Documento di partenza ->
• • • •

In Francia un giornalista o un conduttore di programmi in TV non può invitare i propri telespettatori a seguire il canale o il programma su Twitter o Facebook perché questo costituisce, per la legge, pubblicità nascosta.

Secondo l’articolo 9 del decreto n°92-280 del 27 marzo 1992 e successive modifiche, “costituisce pubblicità nascosta la presentazione verbale o visuale di merci, servizi, del nome, della marca o di attività di un produttore di merci o di un prestatore di servizi quando questa presentazione è fatta a scopo pubblicitario“.
Secondo il legislatore, quindi, il conduttore di telegiornale che invita gli spettatori a seguire su twitter la testata per ulteriori aggiornamenti fa pubblicità nascosta a Twitter. Se Twitter (o Facebook) è oggetto di notizia allora il giornalista potrà nominarlo, altrimenti violerà la legge che regolamenta la pubblicità.
No, non è uno scherzo. Non è chiaro cosa abbia spinto il legislatore francese a imporre una regola così ridicola. Di certo il web francese non è stato a guardare e diverse voci critiche si sono levate per contestare la decisione del Conseil Supérieur de l’Audiovisuel.

• • • •

Elenco ->
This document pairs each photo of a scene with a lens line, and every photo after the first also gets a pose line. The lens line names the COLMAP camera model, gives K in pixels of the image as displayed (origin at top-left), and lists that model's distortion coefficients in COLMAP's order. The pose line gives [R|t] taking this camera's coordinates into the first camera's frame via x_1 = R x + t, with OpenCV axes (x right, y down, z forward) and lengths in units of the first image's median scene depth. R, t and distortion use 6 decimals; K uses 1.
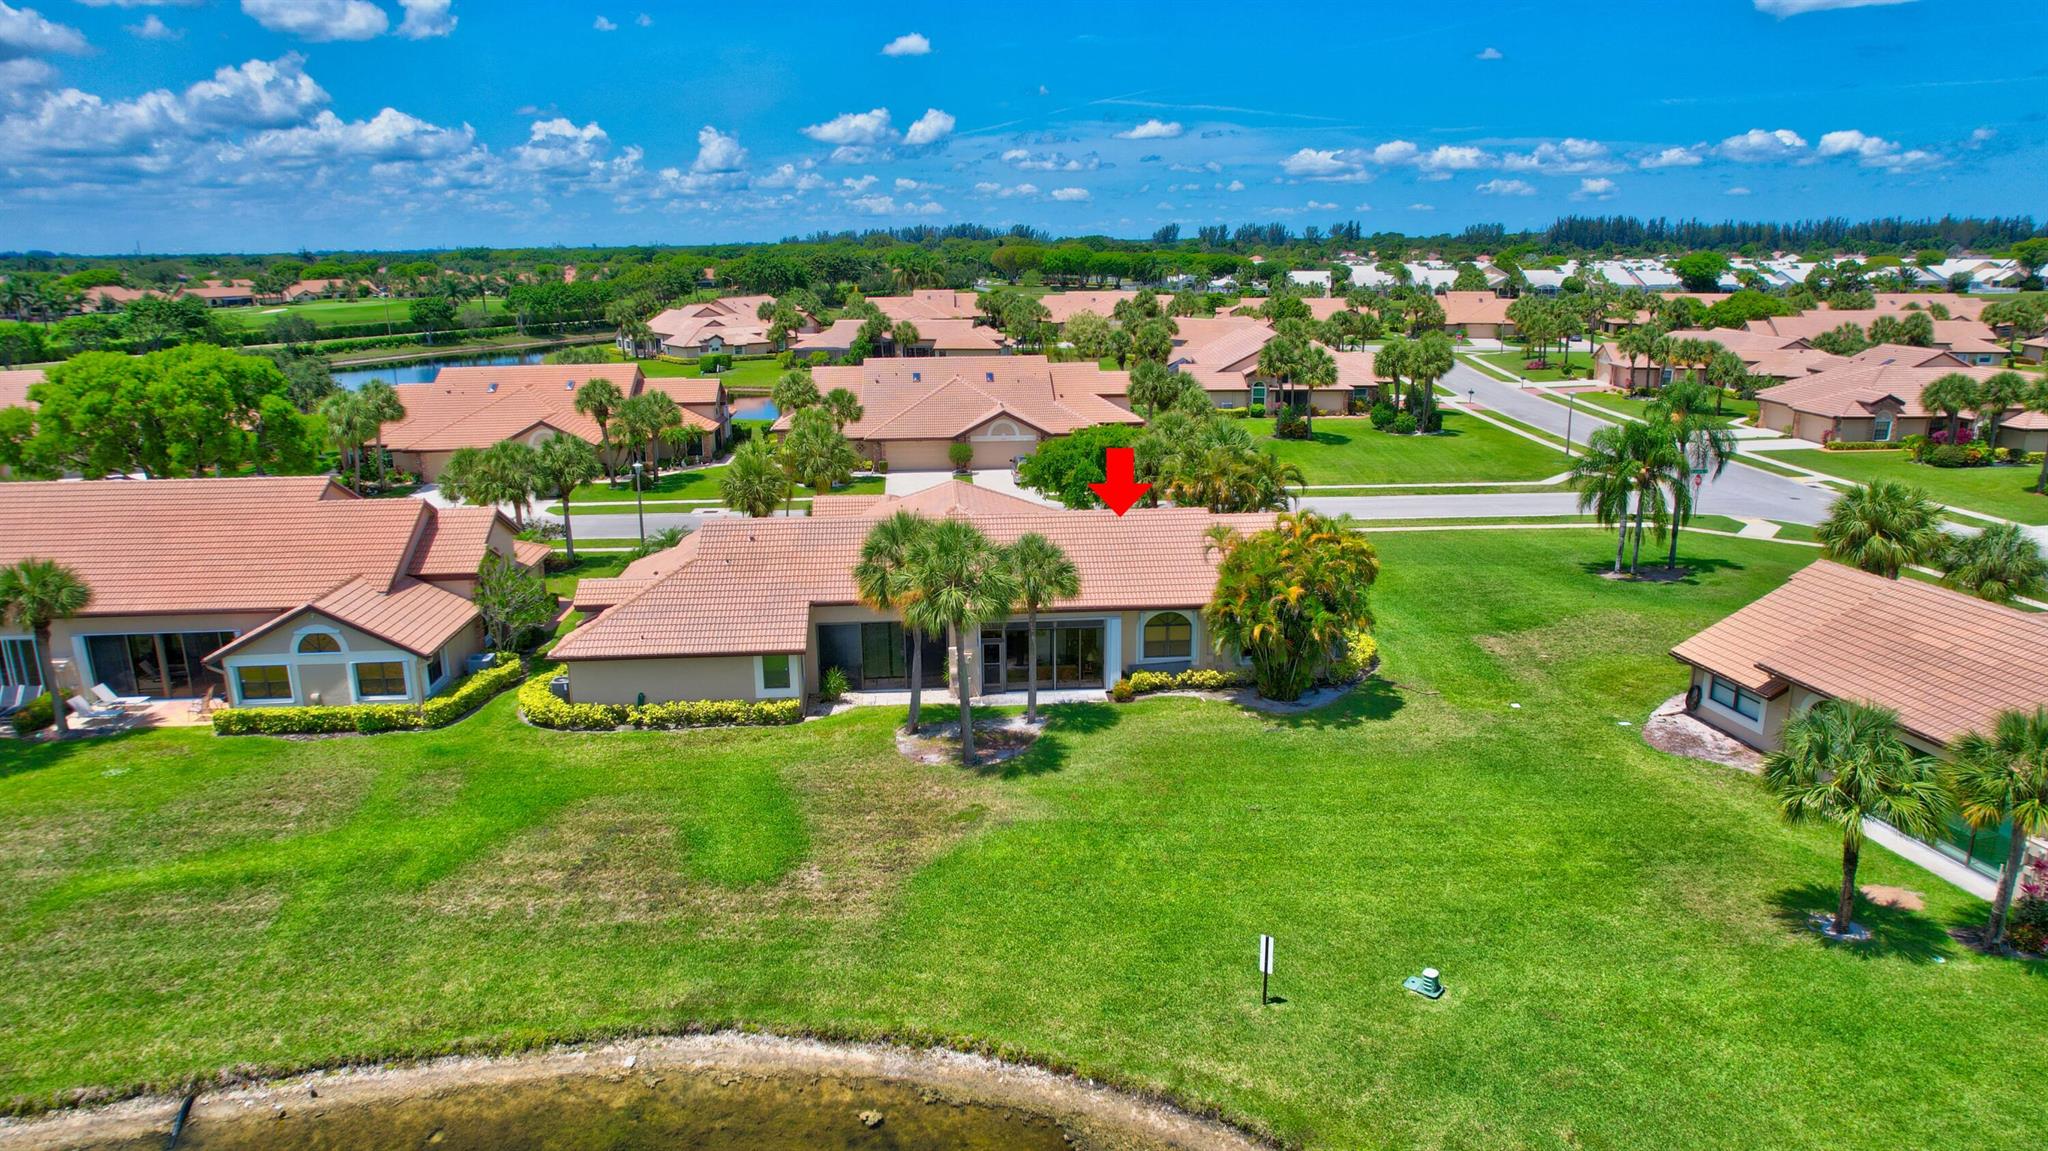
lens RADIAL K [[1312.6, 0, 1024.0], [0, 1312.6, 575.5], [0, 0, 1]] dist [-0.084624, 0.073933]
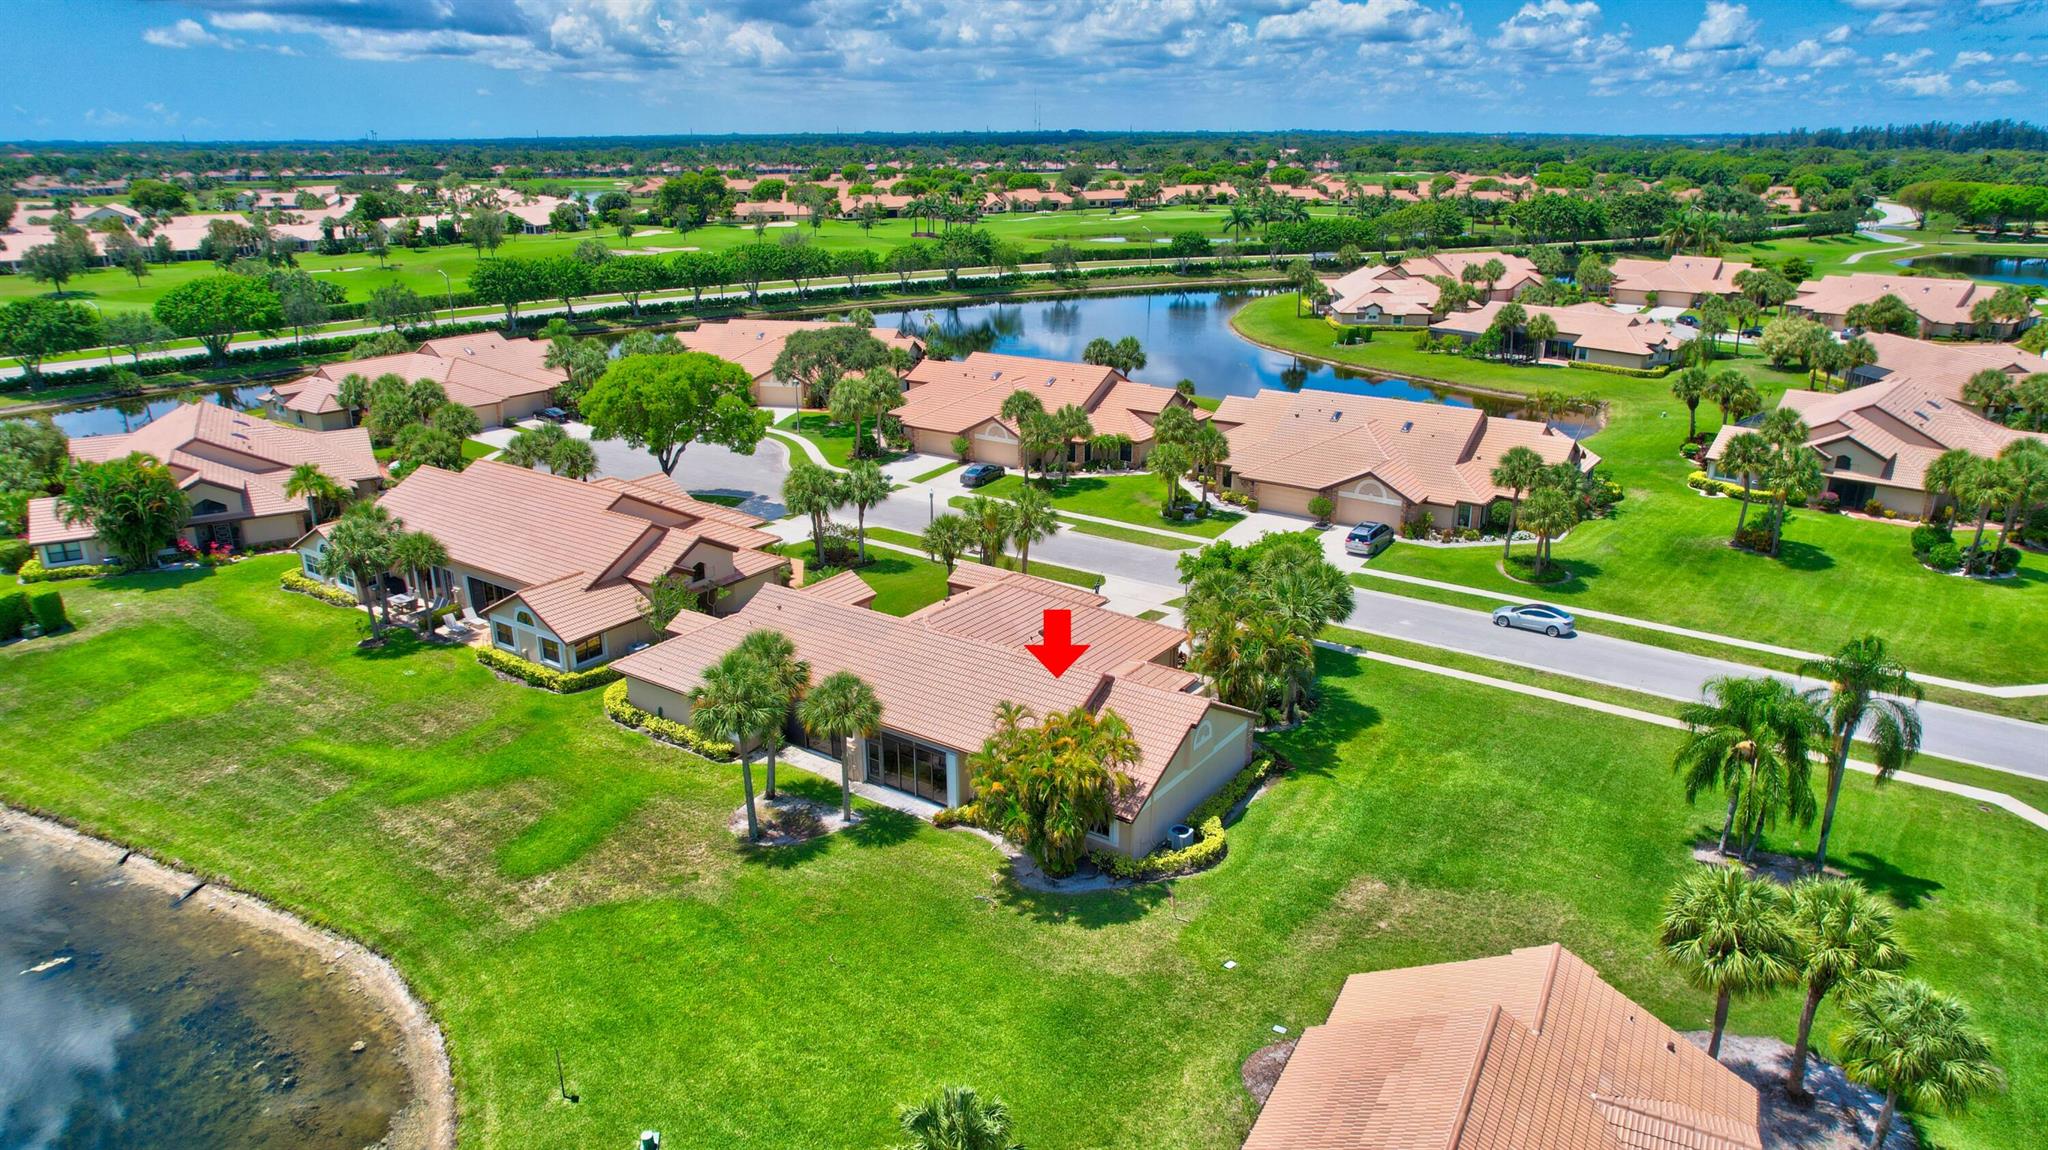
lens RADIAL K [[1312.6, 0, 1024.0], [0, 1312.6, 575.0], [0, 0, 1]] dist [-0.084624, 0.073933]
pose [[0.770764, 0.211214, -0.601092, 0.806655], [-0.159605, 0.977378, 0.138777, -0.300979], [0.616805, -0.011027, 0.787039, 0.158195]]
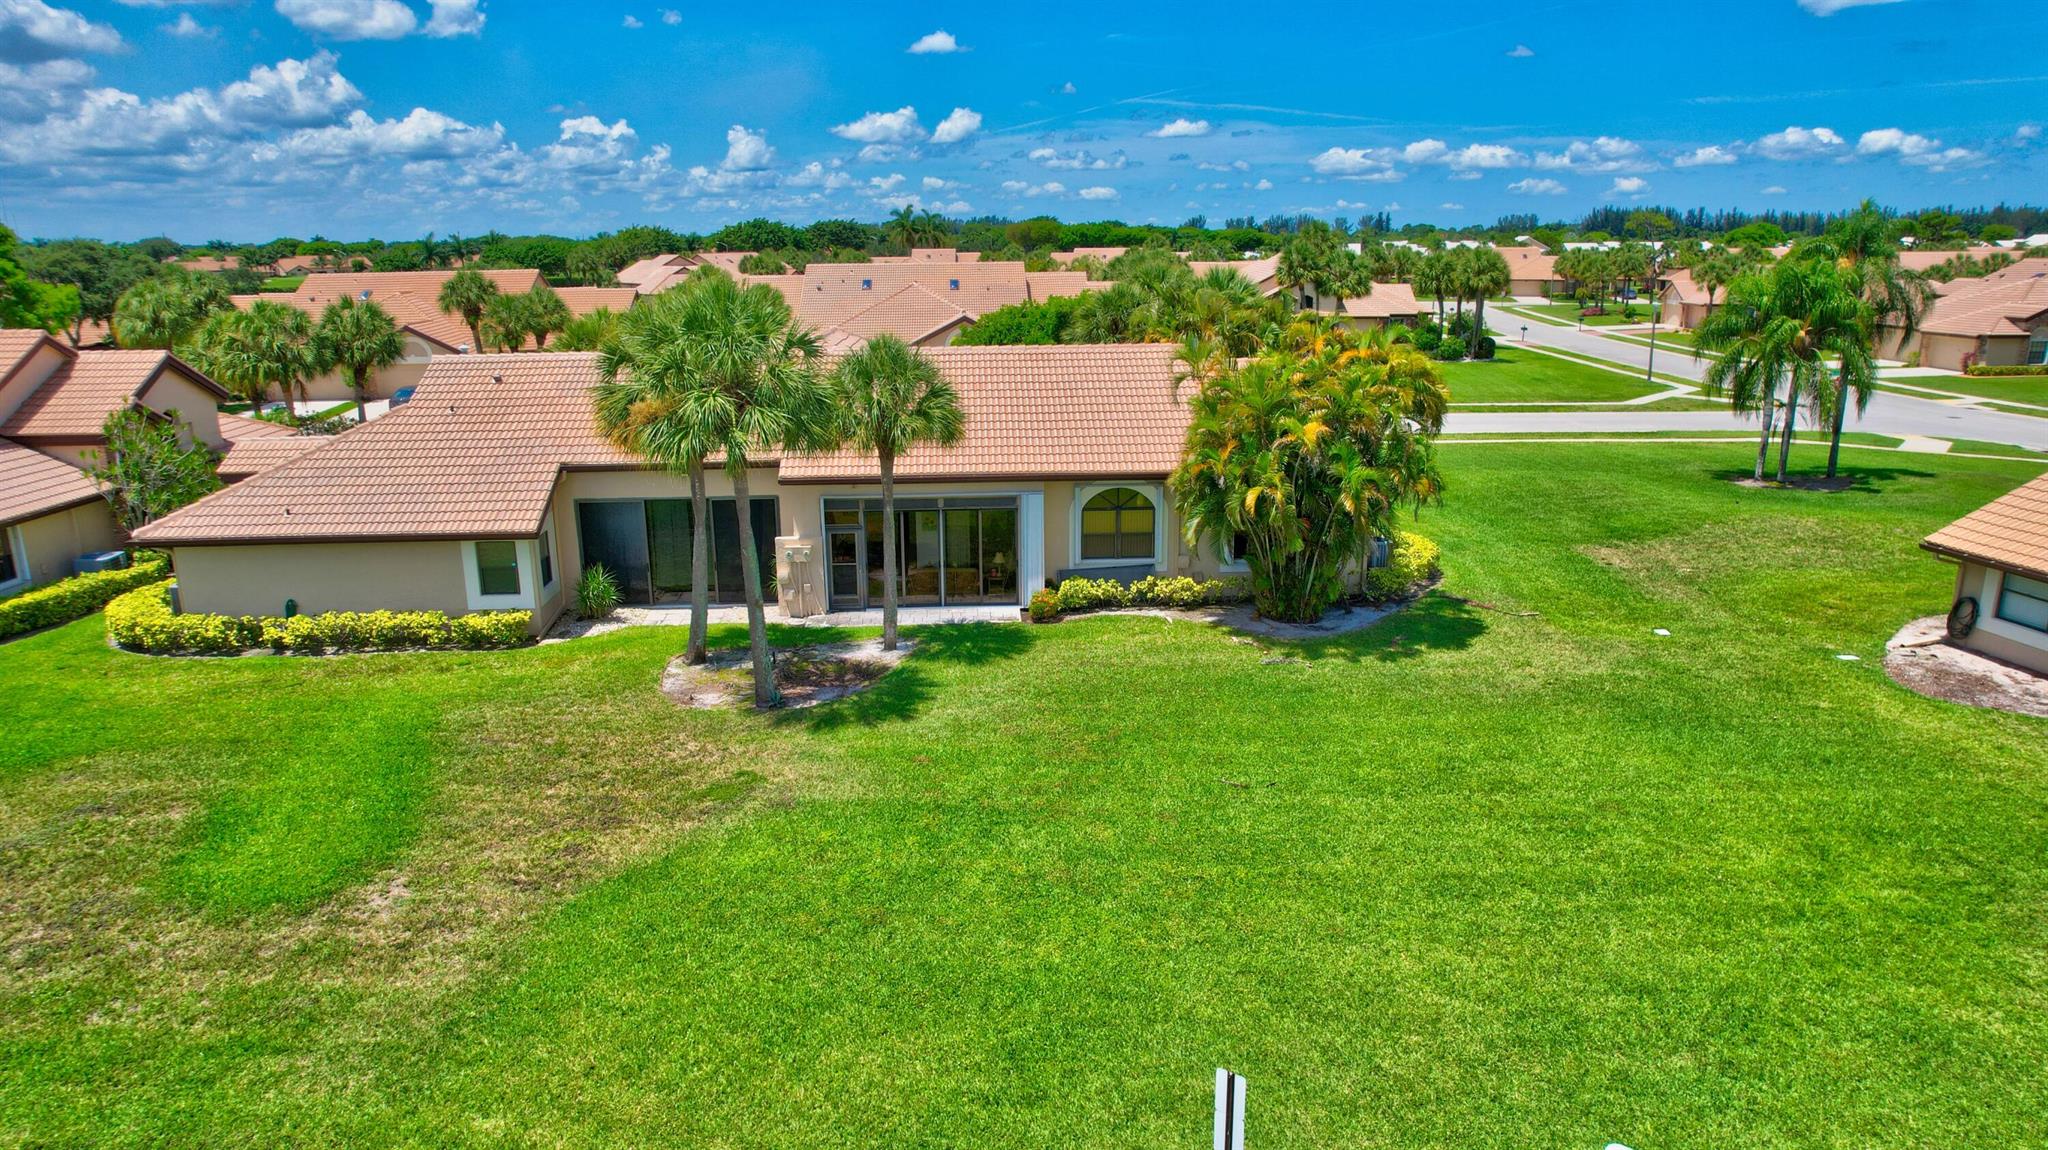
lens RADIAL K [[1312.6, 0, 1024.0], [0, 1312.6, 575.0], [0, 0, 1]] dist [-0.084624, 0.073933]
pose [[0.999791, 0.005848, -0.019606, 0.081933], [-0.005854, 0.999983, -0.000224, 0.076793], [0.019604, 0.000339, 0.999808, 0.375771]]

• • • •

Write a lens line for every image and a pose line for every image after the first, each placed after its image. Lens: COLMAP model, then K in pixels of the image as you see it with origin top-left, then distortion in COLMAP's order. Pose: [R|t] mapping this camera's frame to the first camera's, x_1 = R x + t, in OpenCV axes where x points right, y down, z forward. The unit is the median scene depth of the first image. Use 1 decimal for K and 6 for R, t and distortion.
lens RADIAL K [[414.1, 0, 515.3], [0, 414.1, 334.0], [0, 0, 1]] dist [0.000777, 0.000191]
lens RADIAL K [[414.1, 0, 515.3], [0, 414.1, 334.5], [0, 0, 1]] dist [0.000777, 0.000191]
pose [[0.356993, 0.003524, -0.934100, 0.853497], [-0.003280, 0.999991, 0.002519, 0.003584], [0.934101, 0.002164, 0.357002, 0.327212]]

• • • •

Cosa farai -> Secondo il documento di partenza, quale articolo di quale decreto definisce la pubblicità nascosta? L'elenco è materiale a sé, indipendente dal documento di partenza.

Risultato -> L'articolo 9 del decreto n°92-280 del 27 marzo 1992.